### Assigned task
From the material below, copy out each line with the word "Estado" in it.

### Supplied data
+--

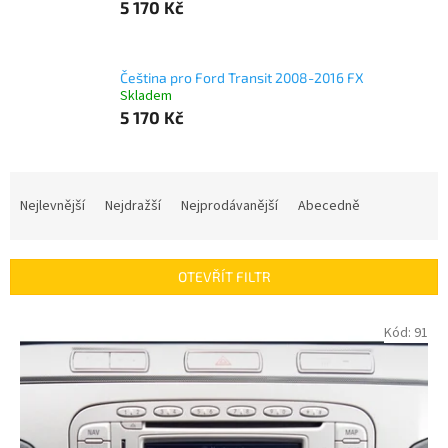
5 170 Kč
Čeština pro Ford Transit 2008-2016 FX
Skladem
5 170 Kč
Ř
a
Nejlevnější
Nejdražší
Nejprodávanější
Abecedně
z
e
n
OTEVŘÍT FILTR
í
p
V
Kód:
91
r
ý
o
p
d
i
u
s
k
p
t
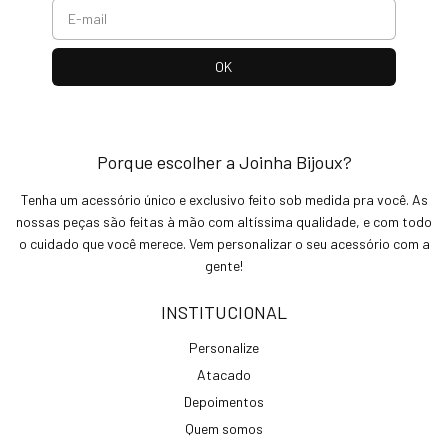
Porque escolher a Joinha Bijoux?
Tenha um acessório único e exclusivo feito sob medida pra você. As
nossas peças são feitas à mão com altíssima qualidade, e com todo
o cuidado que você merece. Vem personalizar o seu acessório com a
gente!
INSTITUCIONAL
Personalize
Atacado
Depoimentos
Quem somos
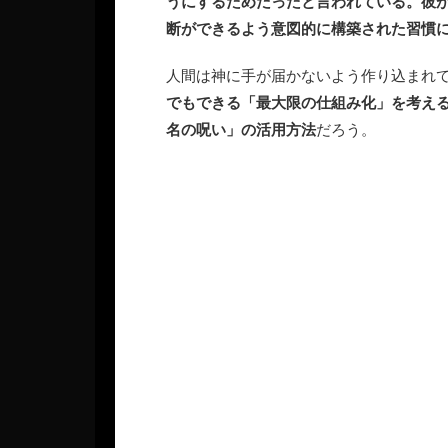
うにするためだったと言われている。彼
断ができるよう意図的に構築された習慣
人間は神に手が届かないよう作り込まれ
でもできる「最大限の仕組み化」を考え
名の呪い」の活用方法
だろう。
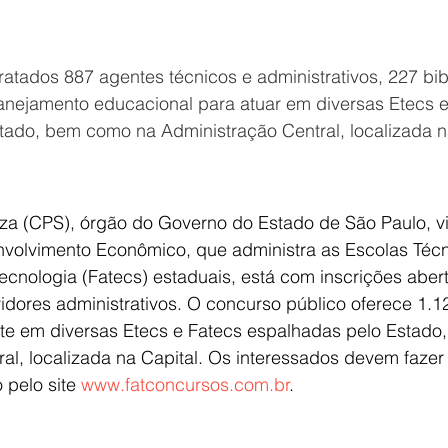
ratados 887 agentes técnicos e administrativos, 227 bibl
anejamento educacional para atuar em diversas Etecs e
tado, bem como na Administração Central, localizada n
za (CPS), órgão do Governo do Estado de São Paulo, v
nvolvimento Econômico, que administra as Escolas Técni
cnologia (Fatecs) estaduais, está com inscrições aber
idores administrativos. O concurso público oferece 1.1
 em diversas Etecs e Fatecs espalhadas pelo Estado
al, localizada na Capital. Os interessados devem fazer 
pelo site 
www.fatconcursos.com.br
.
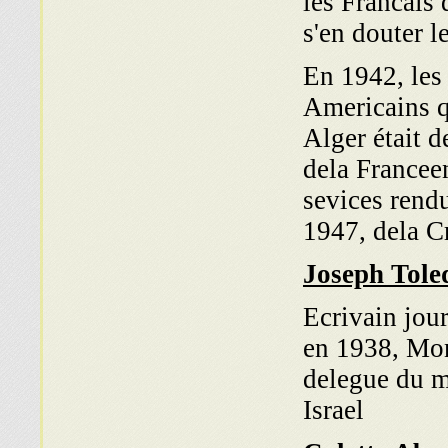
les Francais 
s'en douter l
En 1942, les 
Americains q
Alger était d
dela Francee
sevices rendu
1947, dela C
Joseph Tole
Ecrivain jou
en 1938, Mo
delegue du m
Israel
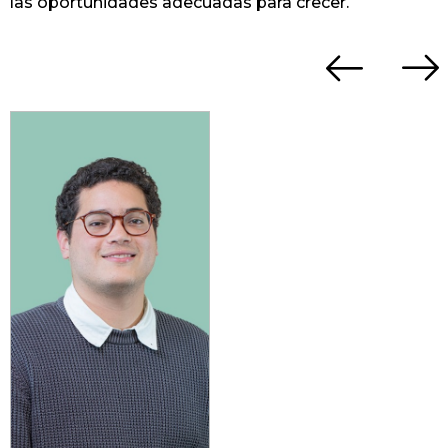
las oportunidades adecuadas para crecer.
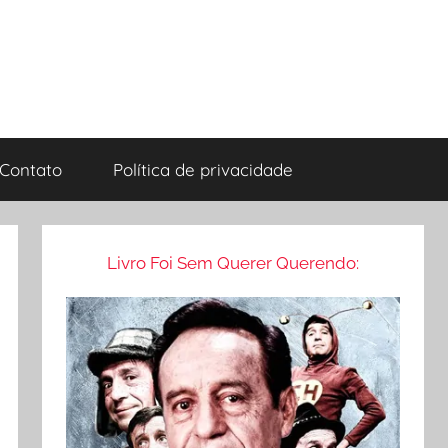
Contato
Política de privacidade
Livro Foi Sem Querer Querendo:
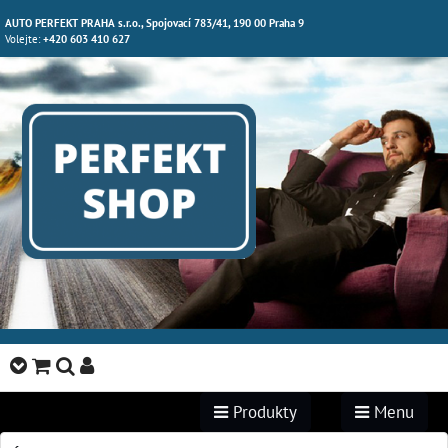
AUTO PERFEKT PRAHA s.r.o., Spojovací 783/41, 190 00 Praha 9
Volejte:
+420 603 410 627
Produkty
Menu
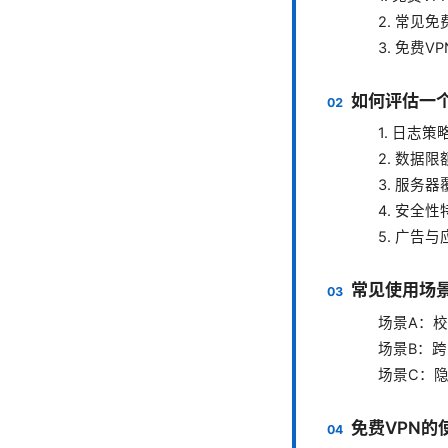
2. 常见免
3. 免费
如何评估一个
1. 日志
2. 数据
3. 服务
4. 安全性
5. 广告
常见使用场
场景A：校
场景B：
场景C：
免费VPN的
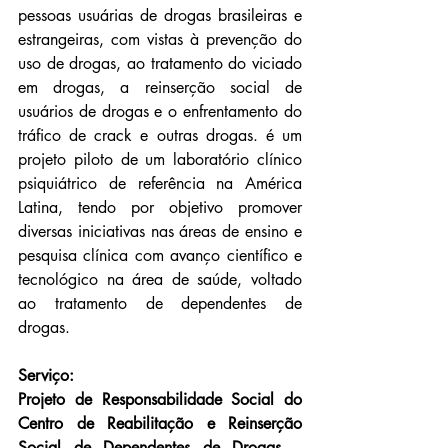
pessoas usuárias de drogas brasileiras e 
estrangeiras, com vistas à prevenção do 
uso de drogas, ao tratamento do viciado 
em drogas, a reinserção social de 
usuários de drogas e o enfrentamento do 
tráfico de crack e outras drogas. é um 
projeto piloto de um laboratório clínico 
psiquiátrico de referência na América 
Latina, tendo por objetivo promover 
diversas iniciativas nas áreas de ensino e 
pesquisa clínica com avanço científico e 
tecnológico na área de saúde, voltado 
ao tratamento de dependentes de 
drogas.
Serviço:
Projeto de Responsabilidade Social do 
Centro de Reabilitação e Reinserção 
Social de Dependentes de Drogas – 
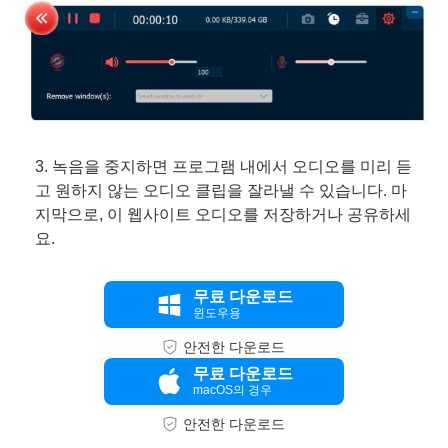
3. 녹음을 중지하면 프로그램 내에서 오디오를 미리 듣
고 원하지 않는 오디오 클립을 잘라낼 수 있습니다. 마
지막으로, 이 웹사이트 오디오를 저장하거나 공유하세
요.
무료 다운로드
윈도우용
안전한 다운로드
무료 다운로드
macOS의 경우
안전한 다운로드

+--

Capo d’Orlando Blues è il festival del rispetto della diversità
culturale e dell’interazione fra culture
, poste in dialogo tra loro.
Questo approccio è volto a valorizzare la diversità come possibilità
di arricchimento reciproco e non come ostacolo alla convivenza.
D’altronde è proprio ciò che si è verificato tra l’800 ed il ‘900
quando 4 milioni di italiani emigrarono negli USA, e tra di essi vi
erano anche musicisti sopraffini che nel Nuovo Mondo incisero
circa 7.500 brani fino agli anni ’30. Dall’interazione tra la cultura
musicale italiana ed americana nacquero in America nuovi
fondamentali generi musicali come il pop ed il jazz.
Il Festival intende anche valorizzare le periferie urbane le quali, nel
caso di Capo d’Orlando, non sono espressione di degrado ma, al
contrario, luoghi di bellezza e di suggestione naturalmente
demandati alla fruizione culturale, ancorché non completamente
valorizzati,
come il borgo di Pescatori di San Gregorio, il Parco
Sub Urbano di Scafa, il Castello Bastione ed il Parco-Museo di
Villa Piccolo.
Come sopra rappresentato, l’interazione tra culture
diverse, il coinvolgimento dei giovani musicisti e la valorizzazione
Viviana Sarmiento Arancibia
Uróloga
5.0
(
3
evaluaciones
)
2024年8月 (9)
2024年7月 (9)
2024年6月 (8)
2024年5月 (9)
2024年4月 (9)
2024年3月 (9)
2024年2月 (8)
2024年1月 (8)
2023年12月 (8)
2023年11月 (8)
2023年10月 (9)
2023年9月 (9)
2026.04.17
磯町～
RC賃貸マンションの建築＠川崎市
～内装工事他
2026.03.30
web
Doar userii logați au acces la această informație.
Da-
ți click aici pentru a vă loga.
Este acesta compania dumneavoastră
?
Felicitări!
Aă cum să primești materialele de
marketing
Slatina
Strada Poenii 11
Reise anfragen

+--

### Solved problem
za (CPS), órgão do Governo do Estado de São Paulo, v
 em diversas Etecs e Fatecs espalhadas pelo Estado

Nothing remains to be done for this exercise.